Abstract
Bayesian models are models that use probability distributions to quantify the uncertainty in parameter estimation and model predictions (i.e., movement time MT). In this research, we apply Bayesian modeling to model two basic interaction actions: pointing and steering. The former is about acquiring a target with a mouse pointer, and the latter is about tracing through a tunnel using a mouse pointer.
We first investigate how to model the distribution of movement time (MT) for steering actions. We propose a quadratic variance model which reveals that the variance of MT is quadratically related to ID with the linear coefficient being 0. Empirical evaluation on a new and a previously collected dataset shows that the quadratic variance model accounts for between 78% and 97% of the variance of observed MT variances; it outperforms other model candidates such as linear and constant models; adding the linear coefficient leads to no improvement on the model fitness.
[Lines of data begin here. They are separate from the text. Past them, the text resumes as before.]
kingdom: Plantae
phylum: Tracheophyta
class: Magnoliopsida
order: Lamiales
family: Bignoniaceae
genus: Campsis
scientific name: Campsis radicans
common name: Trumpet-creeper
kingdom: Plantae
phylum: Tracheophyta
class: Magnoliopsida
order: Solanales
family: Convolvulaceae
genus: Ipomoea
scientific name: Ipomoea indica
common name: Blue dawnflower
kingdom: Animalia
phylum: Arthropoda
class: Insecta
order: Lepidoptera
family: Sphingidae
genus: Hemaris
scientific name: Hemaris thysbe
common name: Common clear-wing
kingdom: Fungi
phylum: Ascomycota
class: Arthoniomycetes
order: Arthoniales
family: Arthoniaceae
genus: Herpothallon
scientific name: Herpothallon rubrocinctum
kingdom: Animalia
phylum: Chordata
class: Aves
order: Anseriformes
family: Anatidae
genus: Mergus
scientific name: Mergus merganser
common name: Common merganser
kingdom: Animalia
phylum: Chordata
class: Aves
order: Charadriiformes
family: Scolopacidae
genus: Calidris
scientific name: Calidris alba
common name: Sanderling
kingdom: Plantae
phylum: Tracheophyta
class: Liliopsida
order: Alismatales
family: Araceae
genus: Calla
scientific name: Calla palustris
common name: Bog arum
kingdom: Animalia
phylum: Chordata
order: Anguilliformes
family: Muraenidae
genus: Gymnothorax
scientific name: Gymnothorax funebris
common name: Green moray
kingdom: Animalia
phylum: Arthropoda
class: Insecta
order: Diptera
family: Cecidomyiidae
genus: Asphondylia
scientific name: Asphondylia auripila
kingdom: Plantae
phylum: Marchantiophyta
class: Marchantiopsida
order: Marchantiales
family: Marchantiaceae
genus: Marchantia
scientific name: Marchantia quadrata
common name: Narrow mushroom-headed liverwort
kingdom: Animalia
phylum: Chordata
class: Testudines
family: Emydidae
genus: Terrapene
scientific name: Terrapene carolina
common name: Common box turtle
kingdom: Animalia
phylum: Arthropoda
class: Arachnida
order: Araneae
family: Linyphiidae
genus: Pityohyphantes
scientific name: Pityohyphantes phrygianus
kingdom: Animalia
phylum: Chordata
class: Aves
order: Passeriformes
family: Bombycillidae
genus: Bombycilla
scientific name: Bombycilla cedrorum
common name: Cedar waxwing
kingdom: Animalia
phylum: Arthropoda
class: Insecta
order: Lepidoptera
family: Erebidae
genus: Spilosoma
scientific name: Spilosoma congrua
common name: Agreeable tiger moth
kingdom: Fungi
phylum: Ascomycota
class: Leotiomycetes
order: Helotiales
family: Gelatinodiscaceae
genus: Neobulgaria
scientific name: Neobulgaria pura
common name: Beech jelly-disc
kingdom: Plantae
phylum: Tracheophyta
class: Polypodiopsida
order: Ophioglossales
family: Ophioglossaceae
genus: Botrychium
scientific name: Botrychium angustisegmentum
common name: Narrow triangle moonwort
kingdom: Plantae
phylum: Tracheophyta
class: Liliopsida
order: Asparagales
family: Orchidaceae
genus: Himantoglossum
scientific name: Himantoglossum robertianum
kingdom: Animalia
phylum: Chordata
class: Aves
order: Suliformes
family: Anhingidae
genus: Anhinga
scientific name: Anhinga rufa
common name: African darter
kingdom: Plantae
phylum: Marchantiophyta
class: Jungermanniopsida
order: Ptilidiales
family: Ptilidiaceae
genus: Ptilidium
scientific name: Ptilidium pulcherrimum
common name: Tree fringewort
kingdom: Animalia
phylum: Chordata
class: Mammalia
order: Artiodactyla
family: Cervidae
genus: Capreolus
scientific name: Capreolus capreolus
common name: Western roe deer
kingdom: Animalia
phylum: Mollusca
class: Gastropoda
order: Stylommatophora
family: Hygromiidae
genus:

The variance model enables predicting the distribution of MT given ID: we can use the variance model to predict the variance parameter and Steering law to predict the mean parameter of a distribution. We have evaluated six types of distributions for predicting the distribution of MT. Qur research advances the MT prediction of steering tasks from a point estimate to variance and distribution estimates, which provides a more complete understanding of steering behavior and quantifies the uncertainty of MT prediction.
Second, we extend Fitts' law, a classic pointing model, to be a Bayesian hierarchical pointing model and compare it with the typical pooled pointing models (i.e., treating all observations as the same pool), and the individual pointing models (i.e., building an individual model for each user separately). The Bayesian hierarchical pointing models outperform pooled and individual pointing models in predicting the distribution and the mean of pointing movement time, especially when the training data are sparse. Our investigation also shows that both noninformative and weakly informative priors are adequate for modeling pointing actions, although the weakly informative prior performs slightly better than the noninformative prior when the training data size is small. Overall, we conclude that the expected advantages of Bayesian hierarchical models hold for the pointing tasks. Bayesian hierarchical modeling should be adopted a more principled and effective approach of building pointing models than the current common practices in HCI which use pooled or individual models.
Third, we are applying Bayesian hierarchical pointing models to understand the motor control ability of patients with Parkinson's Disease and healthy older adults (age >= 65). Since patients with Parkinson's Disease have motor impairments that would affect their motor control ability and movement time in interaction, modeling their motor behavior would help detect early signs of this disease.